__Problems to work on__.
[1] Answer these questions using the day trading article:
(a) By how much does TD Ameritrade report its activity has grown since January 2020?
(b) What two things does the article say partly sparked the rise in day trading?
(c) In options trading, what does day trading mean according to the article?
[2] Write the next part of the day trading article, picking up right after its last sentence.

*** Supplied passage ***

So You Want To Be A Day Trader?
So you want to be a day trader? Or maybe you’re looking for ways to supplement your income. Regardless of your reason, there is no doubt that day trading is certainly having its day in the golden sun.
Partially sparked by record low-interest rates and people being stuck indoors looking for new ways to entertain themselves and earn profits. TD Ameritrade reports that activity has quadrupled since January 2020 with Robinhood also seeing a huge spike in activity.
But while newcomers may be enticed by the promise of large wins, they’re just as likely to suffer insane losses if they’re not prepared. So what exactly do you need to know to begin day trading? We take you through the important day trading basics in this article so you can increase your chances of ending up green.
What is Day Trading?
As the term ‘day trading’ has been accepted into regular vernacular, it has come to carry two different meanings.
In the technical sense, day trading is simply the buying and selling of financial instruments (stocks, options, futures, currencies crypto, etc.) within the same calendar day or even multiple times over the course of a day. In terms of options trading, this means the buying and selling of calls on the same day. For shorts, it is the selling and buying of puts, on the same calendar day.

*** End of Supplied passage ***
*** Dataset records ***

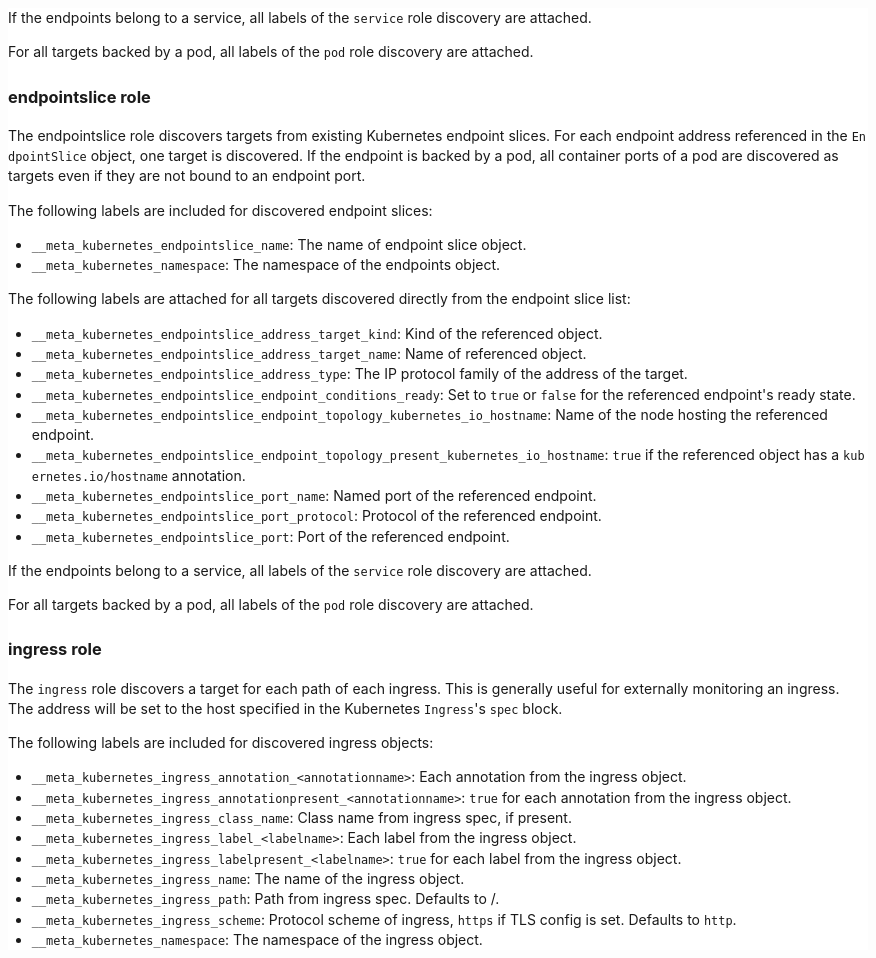 If the endpoints belong to a service, all labels of the `service` role discovery are attached.

For all targets backed by a pod, all labels of the `pod` role discovery are attached.

### endpointslice role

The endpointslice role discovers targets from existing Kubernetes endpoint slices.
For each endpoint address referenced in the `EndpointSlice` object, one target is discovered.
If the endpoint is backed by a pod, all container ports of a pod are discovered as targets even if they are not bound to an endpoint port.

The following labels are included for discovered endpoint slices:

* `__meta_kubernetes_endpointslice_name`: The name of endpoint slice object.
* `__meta_kubernetes_namespace`: The namespace of the endpoints object.

The following labels are attached for all targets discovered directly from the endpoint slice list:

* `__meta_kubernetes_endpointslice_address_target_kind`: Kind of the referenced object.
* `__meta_kubernetes_endpointslice_address_target_name`: Name of referenced object.
* `__meta_kubernetes_endpointslice_address_type`: The IP protocol family of the address of the target.
* `__meta_kubernetes_endpointslice_endpoint_conditions_ready`: Set to `true` or `false` for the referenced endpoint's ready state.
* `__meta_kubernetes_endpointslice_endpoint_topology_kubernetes_io_hostname`: Name of the node hosting the referenced endpoint.
* `__meta_kubernetes_endpointslice_endpoint_topology_present_kubernetes_io_hostname`: `true` if the referenced object has a `kubernetes.io/hostname` annotation.
* `__meta_kubernetes_endpointslice_port_name`: Named port of the referenced endpoint.
* `__meta_kubernetes_endpointslice_port_protocol`: Protocol of the referenced endpoint.
* `__meta_kubernetes_endpointslice_port`: Port of the referenced endpoint.

If the endpoints belong to a service, all labels of the `service` role discovery are attached.

For all targets backed by a pod, all labels of the `pod` role discovery are attached.

### ingress role

The `ingress` role discovers a target for each path of each ingress.
This is generally useful for externally monitoring an ingress.
The address will be set to the host specified in the Kubernetes `Ingress`'s `spec` block.

The following labels are included for discovered ingress objects:

* `__meta_kubernetes_ingress_annotation_<annotationname>`: Each annotation from the ingress object.
* `__meta_kubernetes_ingress_annotationpresent_<annotationname>`: `true` for each annotation from the ingress object.
* `__meta_kubernetes_ingress_class_name`: Class name from ingress spec, if present.
* `__meta_kubernetes_ingress_label_<labelname>`: Each label from the ingress object.
* `__meta_kubernetes_ingress_labelpresent_<labelname>`: `true` for each label from the ingress object.
* `__meta_kubernetes_ingress_name`: The name of the ingress object.
* `__meta_kubernetes_ingress_path`: Path from ingress spec. Defaults to /.
* `__meta_kubernetes_ingress_scheme`: Protocol scheme of ingress, `https` if TLS config is set. Defaults to `http`.
* `__meta_kubernetes_namespace`: The namespace of the ingress object.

*** End of Dataset records ***

__Response list__.
[1]
(a) It has quadrupled.
(b) Record low interest rates and people being stuck indoors looking for new ways to entertain themselves and earn profits.
(c) Buying and selling calls on the same day.

[2]
In the more run-of-the-mill sense, day trading has taken on the meaning of holding onto a stock market position for a short period of time. This could be within a day or maybe even a couple of days and would encompass scalpers, momentum traders, and short term swing traders.
How much do day traders make?
With day trading, there is no limit to what you could potentially earn. You often hear success stories of new traders hitting the jackpot overnight. However, day trading does involve significant risks and it is not for everyone. Conservative financial advisors like to point to the often-quoted statistic that active trading strategies tend to underperform more passive index strategies over long periods of time. However, for those willing to put the time and effort into developing a consistent strategy, day trading gains can compound quickly. Think about it, if a day trader makes 0.5–3% per day on their capital, this equates to roughly a 10–60% increase per month.
While day trading may just be your side hustle or part-time hobby, to see long-term success and consistent growth, traders need the focus and diligence to treat day trading as a career. If you have a low-risk tolerance or simply don’t have the time or focus to properly manage your trades, maybe long-term hold type of investments will be better suited to your risk profile.
How Does Day Trading Work?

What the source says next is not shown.